Throughout my life, I’ve experienced a critical block to fully enjoying rhythm games: I have no rhythm. But that didn’t stop me from giving it the old college try. For years, I suffered through Guitar Hero performances and B-rank scores in Dance Dance Revolution Games. Enter Hi-Fi Rusha game that combines the hacking and slashing of a 3D action game with rhythmic combat. Hi-Fi Rush it’s fun no matter how tuned your inner metronome is. I sat down Hi-Fi Rush director John Johanas to ask him: How exactly do you make a rhythm game for those who don’t have rhythm?
Johanas told me that the team at Tango Gameworks always imagined Hi-Fi Rush as a rhythmic game. In the game, you play as Chai, a down-on-his-luck young man who dreams of becoming a rock star. After a lab accident, an iPod is implanted in his chest and he tunes in to the rhythm of the world around him. It’s up to Chai to escape the surrounding world of Vandelay Technologies.
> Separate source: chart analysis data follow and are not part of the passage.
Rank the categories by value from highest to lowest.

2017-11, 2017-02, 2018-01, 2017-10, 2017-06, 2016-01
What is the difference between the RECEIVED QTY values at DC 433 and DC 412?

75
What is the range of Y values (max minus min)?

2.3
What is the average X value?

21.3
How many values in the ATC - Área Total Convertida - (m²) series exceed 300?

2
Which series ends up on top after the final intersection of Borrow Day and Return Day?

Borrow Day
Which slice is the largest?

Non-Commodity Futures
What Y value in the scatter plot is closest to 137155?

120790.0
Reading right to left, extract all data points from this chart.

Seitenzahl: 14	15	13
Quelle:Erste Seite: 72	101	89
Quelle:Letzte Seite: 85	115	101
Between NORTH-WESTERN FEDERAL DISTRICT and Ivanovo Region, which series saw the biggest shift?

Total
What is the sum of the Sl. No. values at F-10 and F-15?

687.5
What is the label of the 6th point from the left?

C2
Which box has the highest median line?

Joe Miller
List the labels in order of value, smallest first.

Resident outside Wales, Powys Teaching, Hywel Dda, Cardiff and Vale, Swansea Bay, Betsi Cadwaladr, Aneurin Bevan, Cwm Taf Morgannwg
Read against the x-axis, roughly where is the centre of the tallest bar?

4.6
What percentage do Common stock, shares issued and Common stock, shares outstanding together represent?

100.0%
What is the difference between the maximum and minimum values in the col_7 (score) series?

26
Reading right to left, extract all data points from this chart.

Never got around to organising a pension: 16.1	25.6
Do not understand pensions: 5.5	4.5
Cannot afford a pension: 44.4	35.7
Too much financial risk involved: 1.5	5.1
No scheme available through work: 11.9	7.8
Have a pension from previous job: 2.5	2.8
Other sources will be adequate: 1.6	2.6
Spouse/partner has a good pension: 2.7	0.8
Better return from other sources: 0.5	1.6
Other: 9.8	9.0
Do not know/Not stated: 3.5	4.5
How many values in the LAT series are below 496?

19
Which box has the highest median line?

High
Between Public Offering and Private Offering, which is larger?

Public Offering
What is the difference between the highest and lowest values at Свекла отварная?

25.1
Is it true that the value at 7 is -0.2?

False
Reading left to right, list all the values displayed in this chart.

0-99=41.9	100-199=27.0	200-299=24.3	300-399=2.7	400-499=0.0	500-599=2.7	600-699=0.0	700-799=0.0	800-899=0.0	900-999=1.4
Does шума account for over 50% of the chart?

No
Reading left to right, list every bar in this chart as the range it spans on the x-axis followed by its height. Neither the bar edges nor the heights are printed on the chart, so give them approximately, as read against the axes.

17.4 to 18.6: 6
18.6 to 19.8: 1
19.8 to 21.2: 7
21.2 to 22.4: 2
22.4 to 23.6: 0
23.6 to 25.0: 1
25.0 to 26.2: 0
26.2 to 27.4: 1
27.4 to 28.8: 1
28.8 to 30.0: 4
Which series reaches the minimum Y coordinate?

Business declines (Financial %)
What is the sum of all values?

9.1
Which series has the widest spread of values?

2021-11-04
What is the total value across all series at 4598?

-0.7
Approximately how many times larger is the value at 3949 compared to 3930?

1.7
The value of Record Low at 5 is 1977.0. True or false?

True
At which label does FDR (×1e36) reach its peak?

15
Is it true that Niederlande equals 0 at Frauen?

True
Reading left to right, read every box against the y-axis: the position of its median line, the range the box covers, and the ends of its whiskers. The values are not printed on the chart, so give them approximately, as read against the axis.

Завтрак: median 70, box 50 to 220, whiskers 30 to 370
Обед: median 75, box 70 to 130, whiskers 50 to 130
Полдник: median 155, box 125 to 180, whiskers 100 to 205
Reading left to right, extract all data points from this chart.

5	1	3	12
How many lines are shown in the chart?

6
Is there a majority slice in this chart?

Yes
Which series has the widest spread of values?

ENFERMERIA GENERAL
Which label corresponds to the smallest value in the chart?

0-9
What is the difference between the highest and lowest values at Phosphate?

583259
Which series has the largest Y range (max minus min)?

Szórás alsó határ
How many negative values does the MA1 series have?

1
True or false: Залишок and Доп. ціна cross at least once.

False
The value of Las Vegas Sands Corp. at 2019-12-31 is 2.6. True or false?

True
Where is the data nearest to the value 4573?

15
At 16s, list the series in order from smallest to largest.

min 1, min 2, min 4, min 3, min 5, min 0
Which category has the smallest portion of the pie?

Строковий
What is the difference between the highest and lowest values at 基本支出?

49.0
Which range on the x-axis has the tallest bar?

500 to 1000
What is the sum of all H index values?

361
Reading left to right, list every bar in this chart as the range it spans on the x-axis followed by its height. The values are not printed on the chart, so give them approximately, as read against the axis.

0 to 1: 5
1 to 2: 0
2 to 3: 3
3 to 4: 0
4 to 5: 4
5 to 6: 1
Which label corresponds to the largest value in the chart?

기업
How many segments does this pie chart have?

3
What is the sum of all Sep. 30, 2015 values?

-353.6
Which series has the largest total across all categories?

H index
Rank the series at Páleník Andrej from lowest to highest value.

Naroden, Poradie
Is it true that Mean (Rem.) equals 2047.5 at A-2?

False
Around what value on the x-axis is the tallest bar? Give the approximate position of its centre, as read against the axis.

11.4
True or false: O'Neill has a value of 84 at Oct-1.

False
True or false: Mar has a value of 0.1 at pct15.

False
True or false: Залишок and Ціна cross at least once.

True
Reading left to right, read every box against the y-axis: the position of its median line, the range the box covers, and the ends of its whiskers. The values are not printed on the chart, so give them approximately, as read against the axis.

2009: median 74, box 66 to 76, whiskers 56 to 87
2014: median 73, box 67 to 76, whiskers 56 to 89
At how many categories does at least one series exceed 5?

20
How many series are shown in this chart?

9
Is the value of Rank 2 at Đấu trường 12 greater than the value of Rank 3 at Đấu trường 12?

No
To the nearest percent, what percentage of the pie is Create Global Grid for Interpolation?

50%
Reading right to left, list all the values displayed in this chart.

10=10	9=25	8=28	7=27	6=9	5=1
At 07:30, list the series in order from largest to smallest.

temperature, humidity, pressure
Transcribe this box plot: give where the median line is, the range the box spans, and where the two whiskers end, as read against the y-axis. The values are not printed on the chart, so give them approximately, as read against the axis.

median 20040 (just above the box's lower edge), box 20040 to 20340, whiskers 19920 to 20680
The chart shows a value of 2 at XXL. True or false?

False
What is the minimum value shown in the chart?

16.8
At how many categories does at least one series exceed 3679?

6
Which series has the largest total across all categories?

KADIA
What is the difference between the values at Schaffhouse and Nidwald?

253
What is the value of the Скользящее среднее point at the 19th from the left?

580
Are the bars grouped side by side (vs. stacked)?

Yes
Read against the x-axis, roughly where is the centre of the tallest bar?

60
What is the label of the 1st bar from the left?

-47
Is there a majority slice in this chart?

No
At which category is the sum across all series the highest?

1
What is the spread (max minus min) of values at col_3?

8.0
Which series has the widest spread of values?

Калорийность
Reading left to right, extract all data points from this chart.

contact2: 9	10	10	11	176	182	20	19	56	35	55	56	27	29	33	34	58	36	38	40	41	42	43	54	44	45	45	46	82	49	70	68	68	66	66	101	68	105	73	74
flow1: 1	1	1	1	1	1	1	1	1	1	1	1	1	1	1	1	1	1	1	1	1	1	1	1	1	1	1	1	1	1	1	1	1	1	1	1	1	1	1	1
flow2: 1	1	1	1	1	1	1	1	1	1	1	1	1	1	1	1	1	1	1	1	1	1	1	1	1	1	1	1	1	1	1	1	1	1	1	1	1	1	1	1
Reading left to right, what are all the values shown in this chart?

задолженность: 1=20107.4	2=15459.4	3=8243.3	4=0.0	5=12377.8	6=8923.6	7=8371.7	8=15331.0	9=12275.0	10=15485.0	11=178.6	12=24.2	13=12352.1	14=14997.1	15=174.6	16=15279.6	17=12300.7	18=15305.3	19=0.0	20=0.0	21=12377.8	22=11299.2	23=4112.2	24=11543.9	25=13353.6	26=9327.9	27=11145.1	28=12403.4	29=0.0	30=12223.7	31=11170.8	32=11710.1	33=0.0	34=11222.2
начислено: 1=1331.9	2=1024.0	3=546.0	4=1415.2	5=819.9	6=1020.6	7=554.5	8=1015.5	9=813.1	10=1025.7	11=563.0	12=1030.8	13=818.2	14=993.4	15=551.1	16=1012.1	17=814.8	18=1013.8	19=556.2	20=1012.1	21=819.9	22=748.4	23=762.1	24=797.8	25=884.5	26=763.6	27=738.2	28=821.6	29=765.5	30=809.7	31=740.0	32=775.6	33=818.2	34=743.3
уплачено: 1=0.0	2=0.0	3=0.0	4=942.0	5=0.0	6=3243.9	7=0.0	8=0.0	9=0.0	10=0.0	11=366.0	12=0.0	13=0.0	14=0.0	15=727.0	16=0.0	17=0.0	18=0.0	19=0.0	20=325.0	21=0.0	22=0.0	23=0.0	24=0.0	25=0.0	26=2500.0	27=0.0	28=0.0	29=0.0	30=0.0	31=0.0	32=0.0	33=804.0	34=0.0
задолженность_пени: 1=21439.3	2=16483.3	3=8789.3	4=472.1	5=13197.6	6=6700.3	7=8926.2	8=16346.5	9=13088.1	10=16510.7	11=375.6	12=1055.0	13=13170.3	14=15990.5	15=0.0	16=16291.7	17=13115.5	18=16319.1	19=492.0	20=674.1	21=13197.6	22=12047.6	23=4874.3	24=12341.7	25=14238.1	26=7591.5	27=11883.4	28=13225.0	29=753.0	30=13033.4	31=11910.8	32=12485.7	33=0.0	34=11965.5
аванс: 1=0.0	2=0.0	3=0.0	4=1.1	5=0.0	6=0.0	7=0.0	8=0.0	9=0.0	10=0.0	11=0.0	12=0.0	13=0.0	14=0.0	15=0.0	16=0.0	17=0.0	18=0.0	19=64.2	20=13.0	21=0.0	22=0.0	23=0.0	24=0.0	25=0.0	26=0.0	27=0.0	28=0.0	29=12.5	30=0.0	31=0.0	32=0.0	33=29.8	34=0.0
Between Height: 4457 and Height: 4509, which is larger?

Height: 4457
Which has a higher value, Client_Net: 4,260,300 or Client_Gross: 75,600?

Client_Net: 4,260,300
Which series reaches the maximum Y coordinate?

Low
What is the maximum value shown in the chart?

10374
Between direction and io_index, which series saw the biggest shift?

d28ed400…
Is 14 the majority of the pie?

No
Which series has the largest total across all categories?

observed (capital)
As he hacks and slashes, battles are fought to the beat of rock tracks by artists such as Nine Inch Nails, The Black Keys and The Prodigy.
When I asked Johanas how the idea came about, he said, “Strangely, it was relatively unchanged from the original pitch. And while many of the team members were like, Will this really work? they were supportive of at least trying it.”
The challenge became how to combine the two genres – rhythm game and action-adventure – and maintain it. “The first thing we did was build a system where whatever you did, everything would be synchronized so that it landed on the beat,” Johanas said. From there, the team implemented a system where failing to hit everything perfectly wouldn’t penalize you — even if you don’t time your attacks right, Chai will still perform the moves in rhythm — but land hits in his rhythm song gives you an extra bonus.
“Music doesn’t limit you, you know, you can do whatever you want. You can make whatever combinations you want,” he said. “Enemies will move like a normal game. It just all syncs up like a music video.”
The developers were careful in how they implemented the pacing mechanics. The game contains a small visualizer that shows the tempo very clearly if you’re having trouble tuning in to a particular song. The game world is also full of other visual cues, like the billowing steam around Chai or the rhythm that taps his fingers.
As development progressed, the team ended up cutting some features to keep them simple and powerful. In Hi-Fi Rush, you can summon allies who will come into the field and attack enemies for you. During development, the team tested a feature where you could completely switch characters mid-battle and play the game at a different pace.
“Nobody could figure it out because it was so complicated to jump from one character that had a certain pacing style to another, like on the fly with the chaos of battle. So we’re like, Ok, we’ll make it as simple as possible. So now it’s literally a button where you don’t have to worry about timing the call to your partners, they’ll do it for you.”
Hi-Fi Rush it’s not just an accessible rhythm game. Tango Gameworks also made a great entry point for those looking to try the 3D action genre. The moment you enter a game as you say, Bayonet, you have a relatively large repertoire of combinations to practice. In Hi-Fi Rushthe game guides you beat by beat, button by button.
“The game was made with accessibility in mind, with the idea that these are usually genres that people tend to shy away from because it’s not their genre, and we wanted to make something that was accessible and fun, even for people who struggle with [it] he can probably play until the end.”